Después
del exitazo veraniego de hace dos años de la saga Blackwater, vuelve su
autor con un folletín estival, en su línea: magia esotérica, crímenes salvajes,
familias desvencijadas como las casas que las cobijan, amores y celos, viajes y
encuentros, herencias y robos… lo que vendría siendo una novela bizantina del
siglo áureo, pero sin gracia, ni estilo. Ni tan siquiera emula los seriales
radiofónicos de la centuria anterior ni los dramones decimonónicos.
Casi
500 páginas, esta vez en un solo volumen.
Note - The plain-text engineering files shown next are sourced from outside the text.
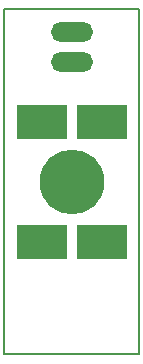
<source format=gbs>
G04 #@! TF.FileFunction,Soldermask,Bot*
%FSLAX46Y46*%
G04 Gerber Fmt 4.6, Leading zero omitted, Abs format (unit mm)*
G04 Created by KiCad (PCBNEW (2016-05-03 BZR 6266)-product) date Mon Jul 11 04:52:19 2016*
%MOMM*%
%LPD*%
G01*
G04 APERTURE LIST*
%ADD10C,0.350000*%
%ADD11C,0.150000*%
%ADD12O,3.575000X1.670000*%
%ADD13C,5.480000*%
%ADD14R,4.210000X2.940000*%
G04 APERTURE END LIST*
D10*
D11*
X140335000Y-86995000D02*
X140335000Y-116205000D01*
X151765000Y-86995000D02*
X140335000Y-86995000D01*
X151765000Y-116205000D02*
X151765000Y-86995000D01*
X140335000Y-116205000D02*
X151765000Y-116205000D01*
D12*
X146050000Y-91440000D03*
X146050000Y-88900000D03*
D13*
X146050000Y-101600000D03*
D14*
X143510000Y-96520000D03*
X143510000Y-106680000D03*
X148590000Y-96520000D03*
X148590000Y-106680000D03*
M02*

</source>
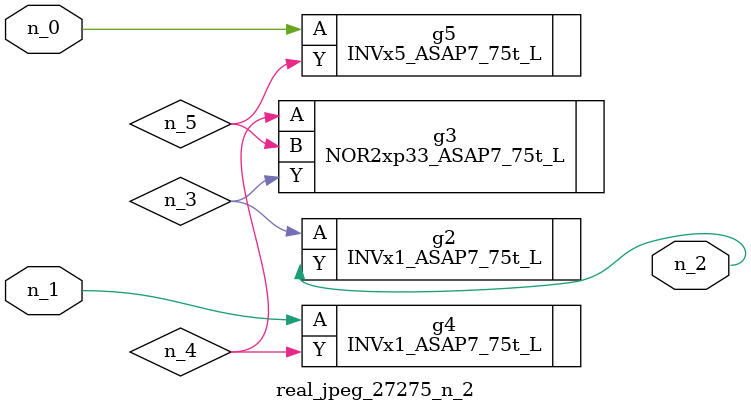
<source format=v>
module real_jpeg_27275_n_2 (n_1, n_0, n_2);

input n_1;
input n_0;

output n_2;

wire n_5;
wire n_4;
wire n_3;

INVx5_ASAP7_75t_L g5 ( 
.A(n_0),
.Y(n_5)
);

INVx1_ASAP7_75t_L g4 ( 
.A(n_1),
.Y(n_4)
);

INVx1_ASAP7_75t_L g2 ( 
.A(n_3),
.Y(n_2)
);

NOR2xp33_ASAP7_75t_L g3 ( 
.A(n_4),
.B(n_5),
.Y(n_3)
);


endmodule
</source>
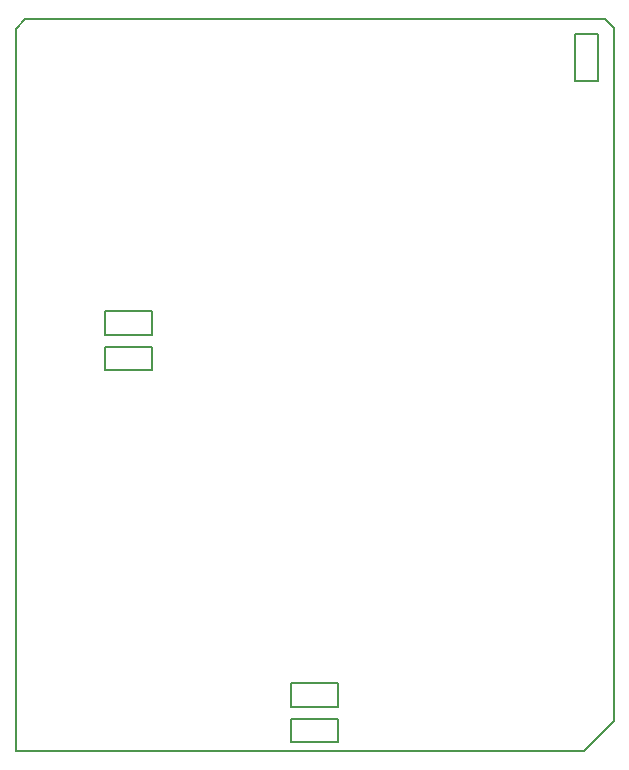
<source format=gko>
G04*
G04 #@! TF.GenerationSoftware,Altium Limited,Altium Designer,20.0.10 (225)*
G04*
G04 Layer_Color=16711935*
%FSLAX44Y44*%
%MOMM*%
G71*
G01*
G75*
%ADD60C,0.1524*%
D60*
X506000Y24901D02*
Y612000D01*
X498500Y619500D02*
X506000Y612000D01*
X0Y611500D02*
X8000Y619500D01*
X0Y0D02*
Y611500D01*
Y0D02*
X481099D01*
X506000Y24901D01*
X8000Y619500D02*
X498500D01*
X473000Y567000D02*
Y607000D01*
X473000D02*
X493000D01*
X473000Y567000D02*
X493000D01*
X493000D02*
Y607000D01*
X233000Y57000D02*
X273000D01*
Y37000D02*
Y57000D01*
X233000Y37000D02*
Y57000D01*
Y37000D02*
X273000D01*
X233000Y7000D02*
X273000D01*
X233000Y7000D02*
Y27000D01*
X273000Y7000D02*
Y27000D01*
X233000Y27000D02*
X273000D01*
X75500Y342000D02*
X115500D01*
Y322000D02*
Y342000D01*
X75500Y322000D02*
Y342000D01*
Y322000D02*
X115500D01*
X75500Y352000D02*
X115500D01*
X75500Y352000D02*
Y372000D01*
X115500Y352000D02*
Y372000D01*
X75500Y372000D02*
X115500D01*
M02*

</source>
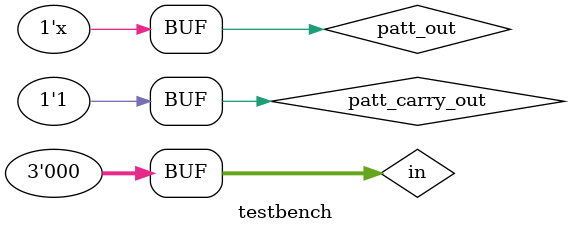
<source format=v>
module testbench;
    reg [2:0] in;

	reg patt_out = 0;
	reg patt_carry_out = 0;
	reg patt_out1 = 0;
	reg patt_carry_out1 = 0;
	wire out;
    wire carryout;

    initial begin
        // $dumpfile("testbench.vcd");
        // $dumpvars(0, testbench);

        #5 in = 0;
        repeat (10000) begin
            #5 in = in + 1;
        end

        $display("OKAY");
    end

    top uut (
	.x(in[0]),
	.y(in[1]),
	.cin(in[2]),
	.regA(out),
	.regcout(carryout)
	);

    always @(posedge in[0]) begin
    patt_out1 <=  ~in[1] + &in[2];
    end
    always @(negedge in[0]) begin
        patt_carry_out1 <= in[2] ? |in[1] : patt_out;
    end

    always @(*) begin
        if (in[0])
            patt_out <=  patt_out|in[1]~&in[2];
    end
    always @(*) begin
        if (~in[0])
            patt_carry_out <=  patt_carry_out1&in[2]~|in[1];
    end
	assert_Z out_test(.A(out));

endmodule

</source>
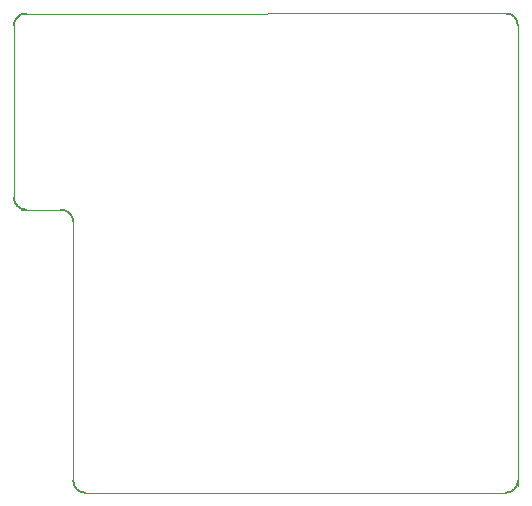
<source format=gbr>
%TF.GenerationSoftware,KiCad,Pcbnew,9.0.0*%
%TF.CreationDate,2025-11-02T14:13:05+01:00*%
%TF.ProjectId,QL_Minerva_MK2_SMD,514c5f4d-696e-4657-9276-615f4d4b325f,0.0*%
%TF.SameCoordinates,Original*%
%TF.FileFunction,Profile,NP*%
%FSLAX46Y46*%
G04 Gerber Fmt 4.6, Leading zero omitted, Abs format (unit mm)*
G04 Created by KiCad (PCBNEW 9.0.0) date 2025-11-02 14:13:05*
%MOMM*%
%LPD*%
G01*
G04 APERTURE LIST*
%TA.AperFunction,Profile*%
%ADD10C,0.100000*%
%TD*%
%TA.AperFunction,Profile*%
%ADD11C,0.200000*%
%TD*%
G04 APERTURE END LIST*
D10*
X57666000Y-62827420D02*
X98309000Y-62809000D01*
D11*
X62693420Y-103397580D02*
G75*
G02*
X61677420Y-102381580I-20J1015980D01*
G01*
X60656580Y-79427420D02*
G75*
G02*
X61672580Y-80443420I20J-1015980D01*
G01*
X56650000Y-63843420D02*
G75*
G02*
X57666000Y-62827400I1016000J20D01*
G01*
X98309000Y-62809000D02*
G75*
G02*
X99325000Y-63825000I0J-1016000D01*
G01*
D10*
X57286820Y-79422580D02*
X60650000Y-79427420D01*
D11*
X99322580Y-102381580D02*
G75*
G02*
X98306580Y-103397580I-1015980J-20D01*
G01*
D10*
X56650000Y-78406580D02*
X56650000Y-63875000D01*
X61675000Y-80450000D02*
X61677367Y-102388160D01*
X99325000Y-63825000D02*
X99340000Y-102856580D01*
D11*
X57668420Y-79422580D02*
G75*
G02*
X56652420Y-78406580I-20J1015980D01*
G01*
D10*
X98306580Y-103403290D02*
X62691000Y-103396710D01*
M02*

</source>
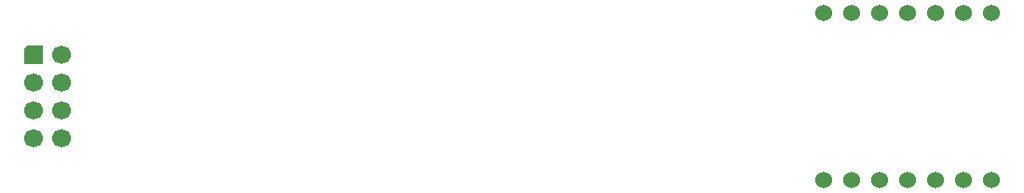
<source format=gbr>
G04 #@! TF.GenerationSoftware,KiCad,Pcbnew,9.0.7*
G04 #@! TF.CreationDate,2026-02-19T02:03:21-08:00*
G04 #@! TF.ProjectId,memori-hw,6d656d6f-7269-42d6-9877-2e6b69636164,vFEB 2026*
G04 #@! TF.SameCoordinates,Original*
G04 #@! TF.FileFunction,Soldermask,Bot*
G04 #@! TF.FilePolarity,Negative*
%FSLAX46Y46*%
G04 Gerber Fmt 4.6, Leading zero omitted, Abs format (unit mm)*
G04 Created by KiCad (PCBNEW 9.0.7) date 2026-02-19 02:03:21*
%MOMM*%
%LPD*%
G01*
G04 APERTURE LIST*
G04 Aperture macros list*
%AMOutline5P*
0 Free polygon, 5 corners , with rotation*
0 The origin of the aperture is its center*
0 number of corners: always 5*
0 $1 to $10 corner X, Y*
0 $11 Rotation angle, in degrees counterclockwise*
0 create outline with 5 corners*
4,1,5,$1,$2,$3,$4,$5,$6,$7,$8,$9,$10,$1,$2,$11*%
%AMOutline6P*
0 Free polygon, 6 corners , with rotation*
0 The origin of the aperture is its center*
0 number of corners: always 6*
0 $1 to $12 corner X, Y*
0 $13 Rotation angle, in degrees counterclockwise*
0 create outline with 6 corners*
4,1,6,$1,$2,$3,$4,$5,$6,$7,$8,$9,$10,$11,$12,$1,$2,$13*%
%AMOutline7P*
0 Free polygon, 7 corners , with rotation*
0 The origin of the aperture is its center*
0 number of corners: always 7*
0 $1 to $14 corner X, Y*
0 $15 Rotation angle, in degrees counterclockwise*
0 create outline with 7 corners*
4,1,7,$1,$2,$3,$4,$5,$6,$7,$8,$9,$10,$11,$12,$13,$14,$1,$2,$15*%
%AMOutline8P*
0 Free polygon, 8 corners , with rotation*
0 The origin of the aperture is its center*
0 number of corners: always 8*
0 $1 to $16 corner X, Y*
0 $17 Rotation angle, in degrees counterclockwise*
0 create outline with 8 corners*
4,1,8,$1,$2,$3,$4,$5,$6,$7,$8,$9,$10,$11,$12,$13,$14,$15,$16,$1,$2,$17*%
G04 Aperture macros list end*
%ADD10C,1.524000*%
%ADD11Outline5P,-0.850000X0.510000X-0.510000X0.850000X0.850000X0.850000X0.850000X-0.850000X-0.850000X-0.850000X0.000000*%
%ADD12C,1.700000*%
G04 APERTURE END LIST*
D10*
X182490000Y-109242000D03*
X179950000Y-109242000D03*
X177410000Y-109242000D03*
X174870000Y-109242000D03*
X172330000Y-109242000D03*
X169790000Y-109242000D03*
X167250000Y-109242000D03*
X167250000Y-94002000D03*
X169790000Y-94002000D03*
X172330000Y-94002000D03*
X174870000Y-94002000D03*
X177410000Y-94002000D03*
X179950000Y-94002000D03*
X182490000Y-94002000D03*
D11*
X95504000Y-97790000D03*
D12*
X98044000Y-97790000D03*
X95504000Y-100330000D03*
X98044000Y-100330000D03*
X95504000Y-102870000D03*
X98044000Y-102870000D03*
X95504000Y-105410000D03*
X98044000Y-105410000D03*
M02*

</source>
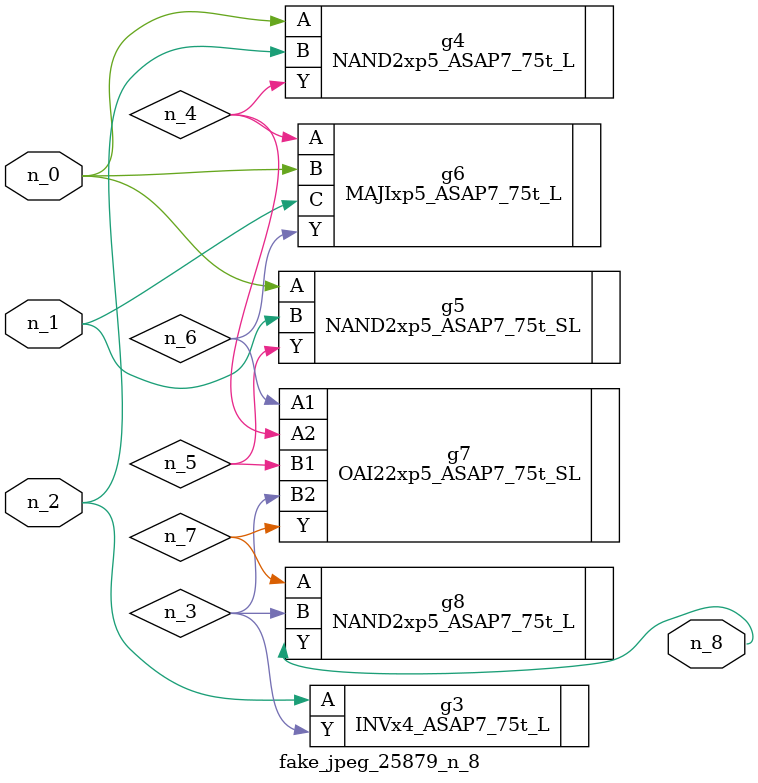
<source format=v>
module fake_jpeg_25879_n_8 (n_0, n_2, n_1, n_8);

input n_0;
input n_2;
input n_1;

output n_8;

wire n_3;
wire n_4;
wire n_6;
wire n_5;
wire n_7;

INVx4_ASAP7_75t_L g3 ( 
.A(n_2),
.Y(n_3)
);

NAND2xp5_ASAP7_75t_L g4 ( 
.A(n_0),
.B(n_2),
.Y(n_4)
);

NAND2xp5_ASAP7_75t_SL g5 ( 
.A(n_0),
.B(n_1),
.Y(n_5)
);

MAJIxp5_ASAP7_75t_L g6 ( 
.A(n_4),
.B(n_0),
.C(n_1),
.Y(n_6)
);

OAI22xp5_ASAP7_75t_SL g7 ( 
.A1(n_6),
.A2(n_4),
.B1(n_5),
.B2(n_3),
.Y(n_7)
);

NAND2xp5_ASAP7_75t_L g8 ( 
.A(n_7),
.B(n_3),
.Y(n_8)
);


endmodule
</source>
No hace falta ni sobrevolarlas.
Detalles descriptivos, narración facilona, personajes extremos y final
precipitado.
Felicidad
con perdices en la américa de los años 1863 hasta 1871, por ejemplo.
Ganas
de acabarlo para olvidarlo y a otra cosa, mariposa.
Por
un momento, me pareció volver a esos veranos del “boca oreja” como dicen mal
los periodistas (todos sabemos que en español esa expresión gala corresponde al
“boca a boca”) en que una amiga nos decía que estaba leyendo La casa de los
espíritus y la había atrapado para seguir con los cuentos de Eva Luna
y así todo el verano enganchada a Isabel Allende o los posteriores agostos con
John Grisham: hábil y próspero autor con despacho y empleados capaces de
enhebrar tramas judiciales que nos tenían a todos pendientes del desenlace.